EXERCISE TEXT:
※ ※ ※
# Many cat/kittens needing homes



## kelly-joy (Oct 14, 2008)

Please can you help?

Our rescue centres and foster homes are bursting to the seams with cats and kittens of all ages, colours and even breeds. They are beautiful, loving cats that through no fault of their own have found themselves in need of new families to love and cherish them, but we are struggling to place them as there are so many cats and kittens and not enough homes for them.

Are you thinking of getting a new addition to your household?

If so please do get in touch and we can send you details of animals in your area.

or look at the many cats/kittens needing homes on our site by clicking the following link
Cats

Thank you so much for considering a rescue cat/kitten!

The Team at Animal Lifeline UK x
[email protected]


----------



## yeahuloveme (Mar 30, 2012)

do you have any Bengals? preferably NOT a kitten as these always get snapped up, looking for a slightly older cat, who would fit into a loving family with another bengal cross, and black lab, no young children .


----------



## kelly-joy (Oct 14, 2008)

Try Patsy at 
PERSIANS: RUSHDEN PERSIAN RESCUE
Registered Charity no: 1124730
Tel: 01933 387658 or 07954 571814
Email: [email protected]
Website: Rushden Persian Rescue

She already has a few in and we are sorting transport at the moment for 2 more to come into her as well


----------



## Paddypaws (May 4, 2010)

Must not look at Patsy's site, must NOT, really....must *NOT*
Rushden Persian Rescue
Oh Bertie! He reminds me of Paddy.....


----------



## kelly-joy (Oct 14, 2008)

Paddypaws said:


> Must not look at Patsy's site, must NOT, really....must *NOT*
> Rushden Persian Rescue
> Oh Bertie! He reminds me of Paddy.....


oh dear you looked lol


----------
※ ※ ※
DATA EXTRACT:
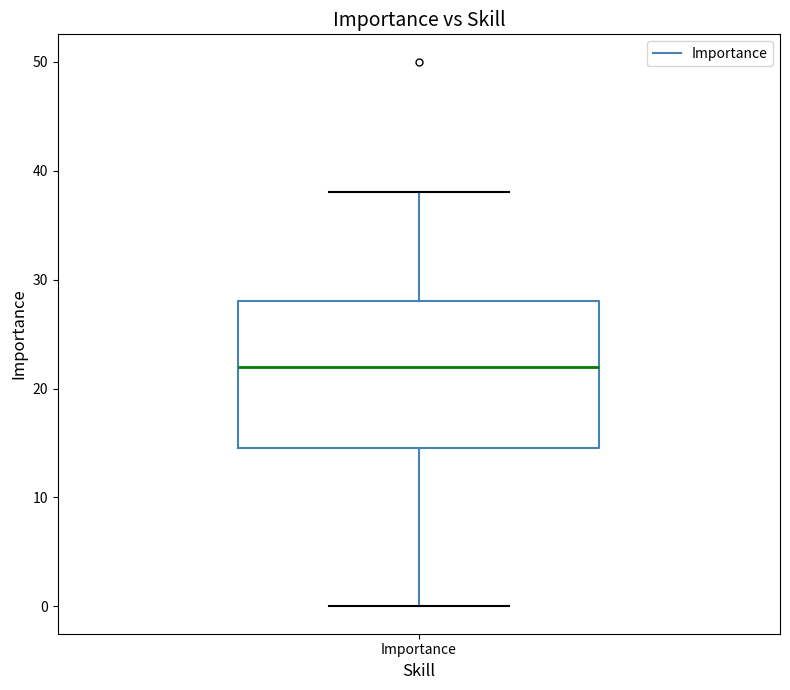

Read this box plot against the y-axis: the position of the median line, the range covered by the box, and the ends of both whiskers. The values are not printed on the chart, so give them approximately, as read against the axis.

median 22, box 15 to 28, whiskers 0 to 38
※ ※ ※
EXERCISE SET:
- A) From the rescue cat thread, transcribe the part that opens with the words containing "Please can you" and closes with "a rescue cat/kitten!".
- B) Decide whether each statement agrees with the rescue cat thread, answering yes or no and quoting the deciding words: (i) The first post says the rescuers are struggling to place cats because there are not enough homes. (ii) The person asking about Bengals would prefer a kitten. (iii) The household of the person asking about Bengals includes a black lab.
- C) What registered charity number does the rescue cat thread give for Rushden Persian Rescue?

OUTPUTS FOR THE TASKS:
- A)
Please can you help?

Our rescue centres and foster homes are bursting to the seams with cats and kittens of all ages, colours and even breeds. They are beautiful, loving cats that through no fault of their own have found themselves in need of new families to love and cherish them, but we are struggling to place them as there are so many cats and kittens and not enough homes for them.

Are you thinking of getting a new addition to your household?

If so please do get in touch and we can send you details of animals in your area.

or look at the many cats/kittens needing homes on our site by clicking the following link
Cats

Thank you so much for considering a rescue cat/kitten!

- B)
(i) Yes: "we are struggling to place them as there are so many cats and kittens and not enough homes for them"
(ii) No: "preferably NOT a kitten as these always get snapped up"
(iii) Yes: "a loving family with another bengal cross, and black lab"

- C) 1124730